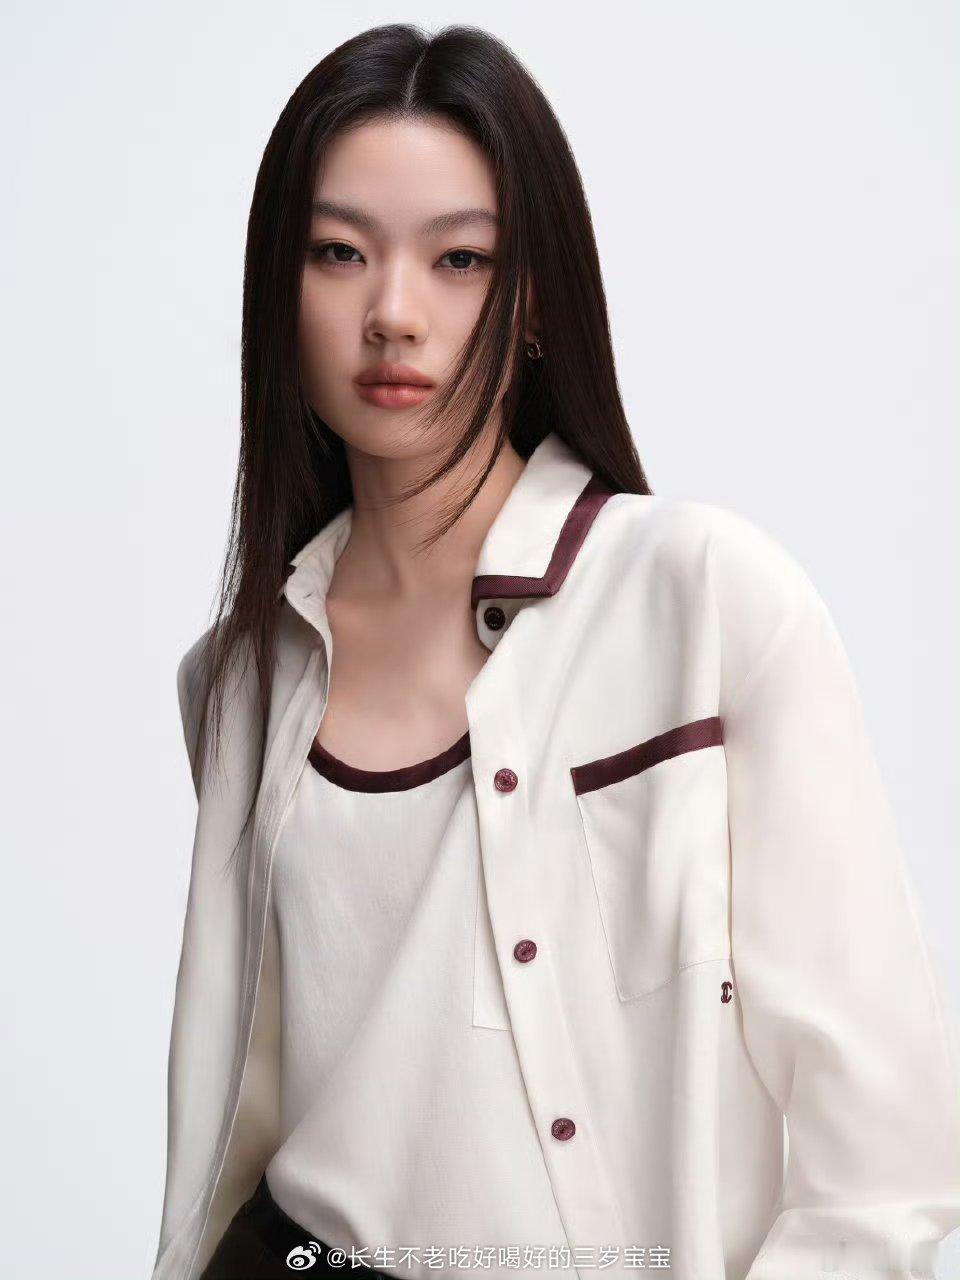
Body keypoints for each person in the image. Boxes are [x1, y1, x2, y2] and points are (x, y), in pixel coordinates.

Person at [150, 22, 960, 1280]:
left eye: (460, 258)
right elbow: (245, 1109)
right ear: (280, 293)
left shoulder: (708, 601)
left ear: (533, 297)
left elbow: (891, 1162)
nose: (394, 313)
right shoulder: (239, 679)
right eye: (338, 252)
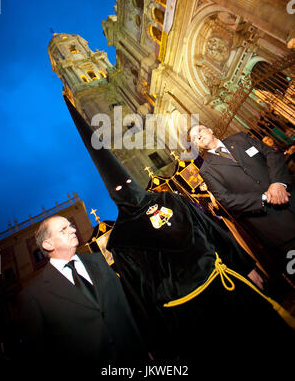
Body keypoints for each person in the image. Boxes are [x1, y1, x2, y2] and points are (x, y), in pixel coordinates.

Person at [63, 96, 294, 370]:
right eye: (119, 188)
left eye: (128, 180)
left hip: (225, 285)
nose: (126, 186)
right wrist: (159, 343)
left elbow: (213, 230)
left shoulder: (171, 199)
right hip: (187, 314)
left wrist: (246, 266)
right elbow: (138, 294)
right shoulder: (119, 240)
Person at [18, 215, 147, 368]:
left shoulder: (100, 260)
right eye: (63, 230)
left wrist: (145, 350)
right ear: (48, 244)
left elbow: (125, 307)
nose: (72, 230)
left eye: (71, 226)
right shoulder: (34, 295)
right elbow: (40, 354)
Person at [188, 124, 295, 285]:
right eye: (194, 138)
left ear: (210, 130)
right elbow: (226, 200)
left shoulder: (240, 138)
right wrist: (265, 197)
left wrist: (278, 183)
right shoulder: (207, 170)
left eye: (200, 131)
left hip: (290, 197)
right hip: (274, 223)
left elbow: (271, 154)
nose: (199, 136)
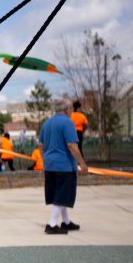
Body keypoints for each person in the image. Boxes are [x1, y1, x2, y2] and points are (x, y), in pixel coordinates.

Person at [39, 99, 89, 234]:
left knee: (58, 193)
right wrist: (82, 163)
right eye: (71, 109)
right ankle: (52, 224)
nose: (72, 112)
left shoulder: (47, 123)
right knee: (63, 194)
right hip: (64, 165)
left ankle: (66, 222)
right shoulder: (67, 122)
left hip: (50, 164)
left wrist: (45, 161)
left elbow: (41, 145)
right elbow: (72, 145)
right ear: (66, 109)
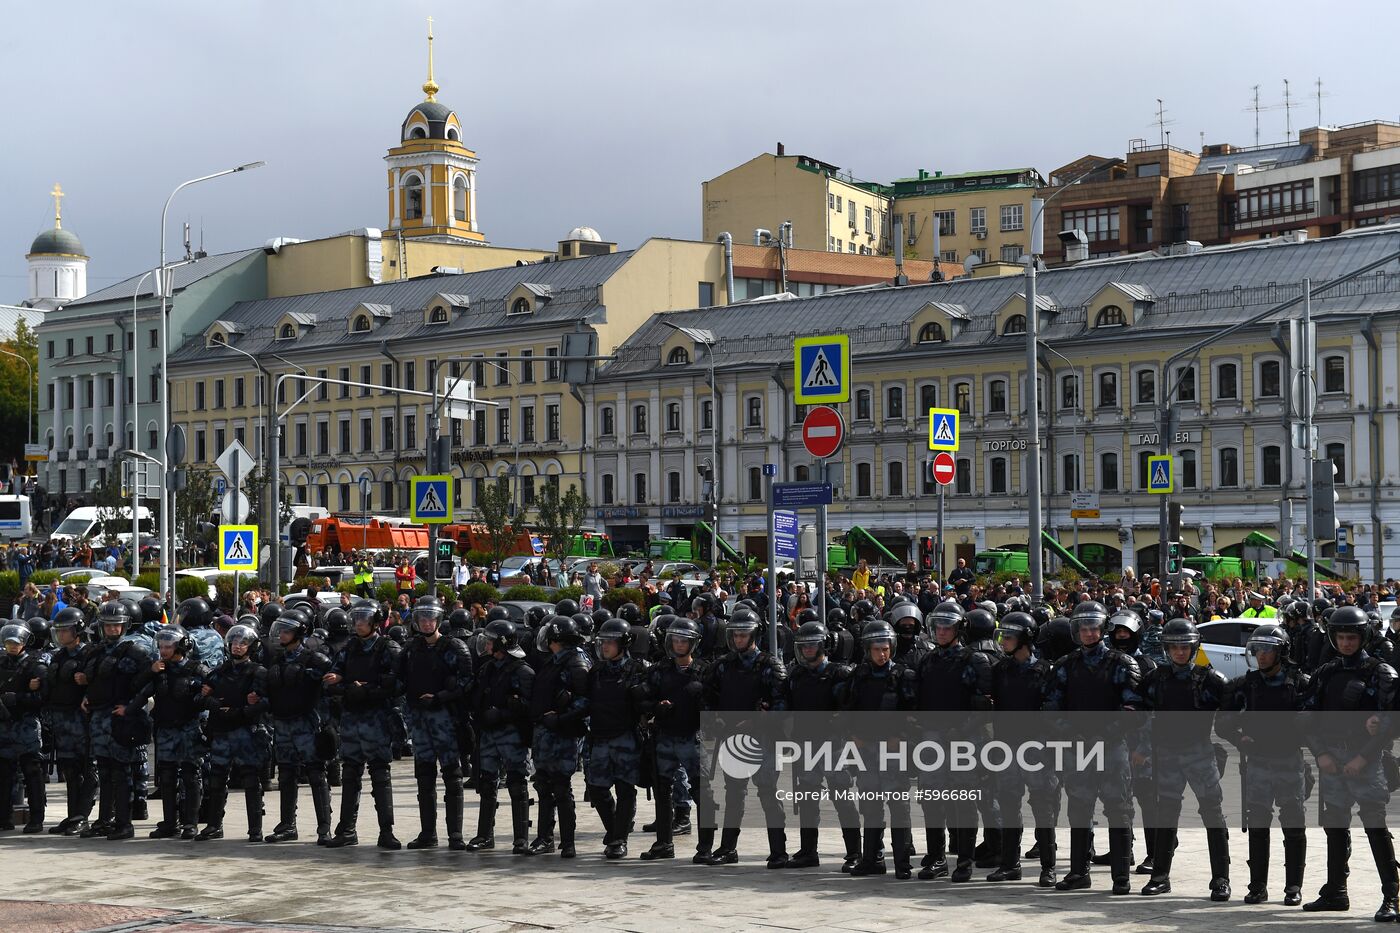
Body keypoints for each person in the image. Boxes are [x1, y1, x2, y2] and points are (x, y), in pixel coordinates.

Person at [1300, 605, 1399, 920]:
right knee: (1335, 825)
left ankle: (1391, 898)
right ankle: (1336, 891)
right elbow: (1307, 718)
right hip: (1332, 758)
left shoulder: (1380, 672)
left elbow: (1390, 722)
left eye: (1351, 637)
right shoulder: (1326, 672)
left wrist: (1363, 756)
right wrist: (1321, 754)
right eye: (1340, 637)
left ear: (1363, 636)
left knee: (1375, 826)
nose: (1346, 643)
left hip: (1366, 760)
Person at [1044, 599, 1141, 894]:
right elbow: (1051, 708)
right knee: (1079, 808)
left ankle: (1121, 875)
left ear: (1103, 629)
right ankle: (1078, 872)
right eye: (1083, 628)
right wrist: (1073, 735)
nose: (1088, 633)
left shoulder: (1122, 664)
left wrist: (1104, 734)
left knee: (1118, 808)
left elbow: (1134, 707)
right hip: (1078, 747)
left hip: (1111, 747)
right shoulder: (1065, 666)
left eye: (1093, 627)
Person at [1137, 619, 1231, 900]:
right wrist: (1141, 748)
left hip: (1200, 753)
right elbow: (1140, 716)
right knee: (1165, 813)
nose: (1180, 652)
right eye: (1174, 646)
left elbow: (1234, 709)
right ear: (1166, 648)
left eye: (1185, 646)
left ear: (1194, 647)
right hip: (1166, 754)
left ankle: (1221, 880)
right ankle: (1160, 876)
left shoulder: (1212, 680)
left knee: (1213, 814)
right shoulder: (1155, 679)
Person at [1218, 623, 1309, 906]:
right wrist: (1238, 737)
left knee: (1293, 824)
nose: (1262, 655)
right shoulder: (1246, 684)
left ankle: (1293, 885)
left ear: (1281, 652)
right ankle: (1257, 885)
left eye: (1268, 650)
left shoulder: (1300, 683)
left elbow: (1315, 720)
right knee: (1258, 823)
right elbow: (1222, 721)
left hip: (1289, 761)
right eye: (1258, 650)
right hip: (1257, 762)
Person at [906, 600, 992, 883]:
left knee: (963, 801)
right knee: (931, 800)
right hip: (932, 739)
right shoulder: (928, 661)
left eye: (947, 626)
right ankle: (938, 858)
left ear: (959, 629)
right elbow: (917, 700)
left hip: (963, 740)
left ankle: (965, 861)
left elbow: (984, 704)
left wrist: (961, 731)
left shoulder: (974, 661)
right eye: (938, 626)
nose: (941, 631)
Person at [703, 608, 788, 867]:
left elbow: (783, 703)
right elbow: (708, 697)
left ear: (754, 635)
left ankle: (779, 851)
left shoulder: (769, 665)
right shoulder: (722, 666)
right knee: (734, 794)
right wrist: (715, 719)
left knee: (768, 794)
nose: (738, 639)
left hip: (762, 739)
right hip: (732, 739)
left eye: (743, 635)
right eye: (735, 635)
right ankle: (728, 848)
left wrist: (759, 719)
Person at [323, 601, 403, 849]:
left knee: (380, 773)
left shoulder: (388, 648)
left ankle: (386, 831)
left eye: (364, 620)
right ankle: (346, 829)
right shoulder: (349, 648)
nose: (359, 624)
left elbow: (397, 683)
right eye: (356, 619)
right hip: (352, 719)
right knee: (350, 773)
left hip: (377, 718)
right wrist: (347, 685)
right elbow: (331, 680)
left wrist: (367, 690)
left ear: (376, 622)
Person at [782, 619, 860, 870]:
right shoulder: (796, 675)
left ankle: (854, 853)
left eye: (812, 645)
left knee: (842, 799)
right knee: (807, 799)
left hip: (835, 745)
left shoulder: (840, 674)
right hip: (806, 745)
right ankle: (808, 851)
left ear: (824, 645)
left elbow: (852, 708)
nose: (807, 650)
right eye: (803, 646)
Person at [989, 610, 1059, 886]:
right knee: (1008, 804)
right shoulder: (1000, 669)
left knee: (1043, 807)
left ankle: (1048, 867)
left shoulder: (1045, 671)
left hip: (1036, 749)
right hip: (1006, 746)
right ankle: (1009, 864)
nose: (1004, 640)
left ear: (1026, 639)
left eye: (1009, 635)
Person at [397, 596, 471, 850]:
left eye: (431, 618)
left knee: (452, 775)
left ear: (439, 620)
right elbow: (398, 680)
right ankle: (428, 833)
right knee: (424, 776)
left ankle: (455, 835)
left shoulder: (455, 648)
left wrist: (440, 697)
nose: (427, 623)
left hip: (445, 719)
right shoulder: (410, 649)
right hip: (419, 719)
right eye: (422, 619)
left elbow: (467, 683)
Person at [844, 620, 914, 879]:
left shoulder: (903, 676)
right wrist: (853, 736)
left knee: (898, 807)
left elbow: (913, 713)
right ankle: (871, 859)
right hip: (866, 750)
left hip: (893, 751)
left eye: (885, 649)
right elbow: (849, 709)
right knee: (870, 805)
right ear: (868, 650)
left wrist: (901, 736)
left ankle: (903, 863)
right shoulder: (859, 675)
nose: (882, 654)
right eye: (876, 650)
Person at [639, 616, 713, 862]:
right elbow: (644, 698)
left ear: (693, 644)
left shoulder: (704, 671)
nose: (679, 645)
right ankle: (663, 843)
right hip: (665, 736)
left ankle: (705, 847)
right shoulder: (660, 670)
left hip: (693, 737)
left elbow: (716, 703)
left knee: (702, 792)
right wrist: (656, 707)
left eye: (684, 641)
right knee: (662, 790)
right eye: (675, 640)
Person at [80, 600, 155, 840]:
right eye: (108, 625)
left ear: (125, 626)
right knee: (104, 770)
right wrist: (85, 695)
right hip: (99, 718)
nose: (113, 630)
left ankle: (124, 822)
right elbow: (94, 680)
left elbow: (148, 683)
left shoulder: (136, 650)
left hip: (121, 719)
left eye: (117, 625)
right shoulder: (97, 651)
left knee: (122, 773)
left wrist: (130, 707)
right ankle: (104, 820)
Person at [262, 608, 335, 845]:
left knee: (315, 773)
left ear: (301, 632)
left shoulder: (317, 660)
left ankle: (324, 827)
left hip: (307, 723)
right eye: (280, 629)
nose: (282, 634)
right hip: (282, 724)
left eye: (287, 630)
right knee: (286, 774)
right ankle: (287, 825)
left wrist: (326, 724)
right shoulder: (277, 659)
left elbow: (331, 693)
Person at [133, 625, 207, 840]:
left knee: (190, 776)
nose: (164, 650)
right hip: (166, 729)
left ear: (182, 646)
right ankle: (169, 822)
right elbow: (138, 687)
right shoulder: (159, 670)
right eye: (161, 646)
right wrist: (151, 671)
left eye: (169, 646)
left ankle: (190, 823)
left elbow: (213, 689)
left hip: (189, 729)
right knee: (166, 777)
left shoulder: (196, 669)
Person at [196, 624, 269, 842]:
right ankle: (214, 825)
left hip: (246, 731)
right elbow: (200, 699)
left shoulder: (258, 672)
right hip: (222, 732)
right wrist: (214, 703)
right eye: (234, 643)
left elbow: (266, 702)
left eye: (243, 643)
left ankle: (255, 829)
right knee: (217, 779)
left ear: (251, 646)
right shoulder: (220, 672)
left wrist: (241, 711)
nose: (237, 647)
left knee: (250, 780)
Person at [466, 619, 534, 853]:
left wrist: (504, 712)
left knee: (516, 783)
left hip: (512, 734)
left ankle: (521, 838)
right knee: (486, 784)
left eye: (491, 641)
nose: (486, 645)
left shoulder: (522, 671)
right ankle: (485, 835)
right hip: (489, 734)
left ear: (502, 644)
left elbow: (529, 706)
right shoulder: (487, 668)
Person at [584, 617, 648, 859]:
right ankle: (614, 829)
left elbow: (645, 703)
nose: (605, 647)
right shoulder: (597, 670)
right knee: (597, 788)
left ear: (624, 643)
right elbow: (587, 700)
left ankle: (619, 839)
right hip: (600, 737)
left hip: (626, 737)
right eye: (603, 642)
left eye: (611, 642)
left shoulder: (638, 669)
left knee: (625, 789)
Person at [528, 615, 591, 857]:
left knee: (561, 788)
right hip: (546, 732)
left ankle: (568, 842)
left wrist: (561, 718)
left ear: (556, 639)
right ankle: (545, 838)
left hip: (564, 734)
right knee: (544, 785)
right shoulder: (555, 661)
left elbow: (585, 701)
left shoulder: (576, 663)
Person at [44, 608, 97, 835]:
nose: (61, 635)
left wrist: (87, 682)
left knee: (87, 769)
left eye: (65, 630)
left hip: (81, 721)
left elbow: (102, 683)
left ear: (77, 630)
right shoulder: (58, 655)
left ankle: (82, 816)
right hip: (61, 720)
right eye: (59, 631)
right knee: (69, 770)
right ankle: (72, 815)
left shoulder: (88, 655)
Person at [0, 622, 47, 833]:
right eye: (9, 642)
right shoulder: (1, 663)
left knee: (32, 771)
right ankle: (3, 817)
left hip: (26, 724)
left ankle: (36, 818)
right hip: (4, 725)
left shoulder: (34, 665)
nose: (12, 646)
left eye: (16, 642)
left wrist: (18, 698)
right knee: (4, 773)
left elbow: (42, 697)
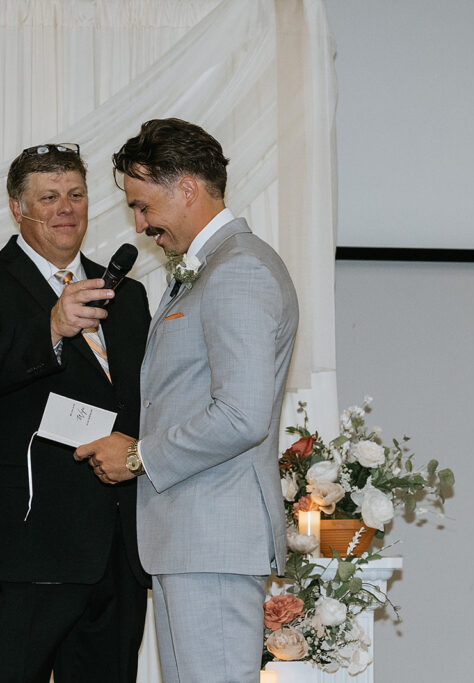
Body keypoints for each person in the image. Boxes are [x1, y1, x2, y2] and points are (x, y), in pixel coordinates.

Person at [75, 119, 299, 683]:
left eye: (143, 205)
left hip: (214, 539)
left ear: (187, 189)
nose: (140, 223)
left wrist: (138, 456)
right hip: (191, 540)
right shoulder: (209, 270)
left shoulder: (238, 270)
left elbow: (242, 414)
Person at [0, 143, 150, 682]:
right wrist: (50, 326)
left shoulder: (130, 293)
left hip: (116, 551)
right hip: (23, 546)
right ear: (17, 208)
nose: (66, 208)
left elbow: (143, 402)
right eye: (49, 197)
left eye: (75, 194)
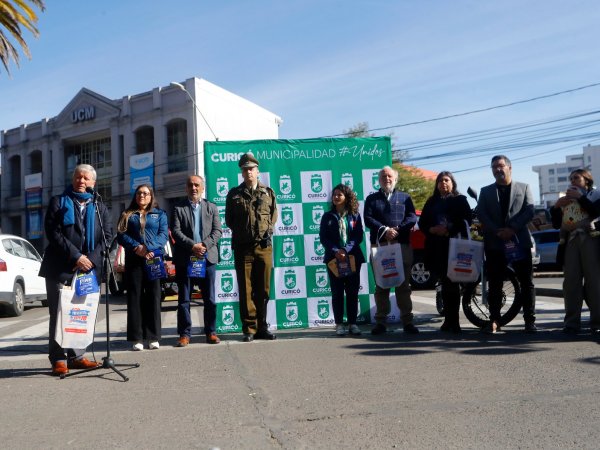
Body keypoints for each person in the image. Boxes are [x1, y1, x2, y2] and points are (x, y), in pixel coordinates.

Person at [39, 164, 113, 376]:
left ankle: (77, 356)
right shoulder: (59, 202)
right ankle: (59, 358)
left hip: (87, 269)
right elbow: (53, 233)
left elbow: (108, 237)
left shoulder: (99, 206)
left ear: (93, 183)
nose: (81, 181)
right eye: (78, 177)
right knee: (59, 313)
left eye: (86, 178)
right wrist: (77, 257)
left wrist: (90, 260)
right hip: (60, 267)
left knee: (80, 313)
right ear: (73, 180)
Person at [477, 155, 536, 333]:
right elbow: (482, 214)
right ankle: (494, 320)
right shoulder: (485, 191)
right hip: (495, 243)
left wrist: (512, 229)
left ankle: (529, 321)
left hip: (519, 242)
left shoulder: (524, 187)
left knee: (526, 282)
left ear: (509, 167)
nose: (497, 169)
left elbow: (529, 211)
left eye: (501, 166)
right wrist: (497, 231)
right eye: (494, 167)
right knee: (495, 283)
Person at [225, 153, 277, 342]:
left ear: (257, 171)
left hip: (263, 247)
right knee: (246, 290)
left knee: (263, 289)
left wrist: (264, 232)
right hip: (243, 248)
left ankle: (262, 327)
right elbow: (229, 220)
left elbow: (273, 216)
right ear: (242, 172)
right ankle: (249, 328)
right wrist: (244, 232)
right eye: (245, 169)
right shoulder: (234, 194)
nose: (248, 172)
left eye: (251, 169)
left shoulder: (268, 192)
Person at [364, 166, 419, 334]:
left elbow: (412, 217)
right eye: (383, 176)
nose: (386, 179)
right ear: (379, 180)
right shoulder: (371, 199)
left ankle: (407, 322)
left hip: (402, 245)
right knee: (382, 286)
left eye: (389, 176)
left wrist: (398, 229)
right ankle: (381, 322)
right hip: (380, 247)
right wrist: (385, 230)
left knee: (403, 286)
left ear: (395, 179)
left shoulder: (405, 197)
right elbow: (368, 218)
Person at [171, 175, 222, 346]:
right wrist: (193, 246)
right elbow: (176, 232)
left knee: (210, 299)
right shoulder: (178, 208)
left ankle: (211, 332)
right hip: (185, 259)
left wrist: (204, 245)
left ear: (203, 188)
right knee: (184, 300)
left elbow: (217, 231)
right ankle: (185, 334)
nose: (194, 188)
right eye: (190, 185)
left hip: (207, 259)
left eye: (197, 185)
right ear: (186, 188)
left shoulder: (212, 207)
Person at [117, 184, 168, 351]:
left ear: (151, 196)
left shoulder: (160, 214)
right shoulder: (127, 214)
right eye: (139, 193)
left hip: (154, 259)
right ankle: (137, 338)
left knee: (154, 297)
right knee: (135, 298)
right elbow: (121, 235)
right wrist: (137, 247)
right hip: (134, 260)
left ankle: (153, 337)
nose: (142, 196)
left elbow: (163, 235)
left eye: (145, 193)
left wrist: (149, 248)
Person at [419, 171, 472, 333]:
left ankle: (454, 321)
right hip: (436, 248)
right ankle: (448, 320)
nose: (443, 183)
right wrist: (432, 229)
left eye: (447, 180)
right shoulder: (431, 201)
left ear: (452, 183)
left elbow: (467, 220)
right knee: (444, 284)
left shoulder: (460, 200)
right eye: (440, 181)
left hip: (454, 246)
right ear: (437, 184)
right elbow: (422, 222)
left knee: (452, 284)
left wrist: (448, 229)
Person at [550, 169, 600, 335]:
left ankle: (597, 323)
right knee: (571, 282)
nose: (572, 181)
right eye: (571, 178)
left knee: (594, 282)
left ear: (587, 180)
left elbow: (596, 212)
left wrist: (581, 198)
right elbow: (556, 224)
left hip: (591, 239)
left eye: (576, 178)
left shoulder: (596, 195)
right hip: (570, 241)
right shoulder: (567, 199)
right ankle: (571, 323)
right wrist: (556, 207)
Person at [319, 184, 366, 336]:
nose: (336, 197)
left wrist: (345, 250)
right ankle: (339, 324)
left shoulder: (355, 215)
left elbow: (358, 236)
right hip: (333, 260)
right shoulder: (327, 216)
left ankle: (353, 323)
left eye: (339, 194)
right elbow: (323, 238)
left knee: (352, 292)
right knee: (337, 292)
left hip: (352, 257)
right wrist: (336, 251)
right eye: (334, 194)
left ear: (347, 197)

※

* EXERCISE *
Starting at the first line of the data, set down each line exactly until you have copied the line with "left wrist: (1363, 756)", but leave the pictures out.

* RESULT OF THE EXERCISE *
Body keypoints for each person in the image. Boxes are [x1, y1, x2, y2] and points are (x, y), in pixel coordinates.

Person at [150, 22, 960, 1280]:
left eye: (460, 258)
right elbow: (245, 1109)
right ear: (280, 293)
left shoulder: (708, 601)
left ear: (533, 297)
left elbow: (891, 1162)
nose: (394, 313)
right shoulder: (239, 679)
right eye: (338, 252)
Body keypoints for each person in the image. Boxes are [x1, y1, x2, y2] and points are (x, y), in pixel coordinates.

Person at [63, 96, 294, 370]:
right eye: (119, 188)
left eye: (128, 180)
left hip: (225, 285)
nose: (126, 186)
right wrist: (159, 343)
left elbow: (213, 230)
left shoulder: (171, 199)
right hip: (187, 314)
left wrist: (246, 266)
right elbow: (138, 294)
right shoulder: (119, 240)
Person at [18, 215, 147, 368]:
left shoulder: (100, 260)
right eye: (63, 230)
left wrist: (145, 350)
right ear: (48, 244)
left elbow: (125, 307)
nose: (72, 230)
left eye: (71, 226)
right shoulder: (34, 295)
right elbow: (40, 354)
Person at [188, 124, 295, 285]:
right eye: (194, 138)
left ear: (210, 130)
right elbow: (226, 200)
left shoulder: (240, 138)
right wrist: (265, 197)
left wrist: (278, 183)
right shoulder: (207, 170)
left eye: (200, 131)
left hip: (290, 197)
right hip: (274, 223)
left elbow: (271, 154)
nose: (199, 136)
Body keypoints for each person in the image. Boxes are [x1, y1, x2, y2] and points are (x, y), in pixel coordinates.

Person at [39, 99, 89, 234]:
left knee: (58, 193)
right wrist: (82, 163)
right eye: (71, 109)
right ankle: (52, 224)
nose: (72, 112)
left shoulder: (47, 123)
right knee: (63, 194)
right hip: (64, 165)
left ankle: (66, 222)
right shoulder: (67, 122)
left hip: (50, 164)
left wrist: (45, 161)
left elbow: (41, 145)
right elbow: (72, 145)
right ear: (66, 109)
Body keypoints for each person in the image. Boxes are [x1, y1, x2, y2] and points are (x, y), in pixel coordinates.

Person at [1300, 605, 1399, 920]:
right knee: (1335, 825)
left ankle: (1391, 898)
right ankle: (1336, 891)
right elbow: (1307, 718)
right hip: (1332, 758)
left shoulder: (1380, 672)
left elbow: (1390, 722)
left eye: (1351, 637)
right shoulder: (1326, 672)
left wrist: (1363, 756)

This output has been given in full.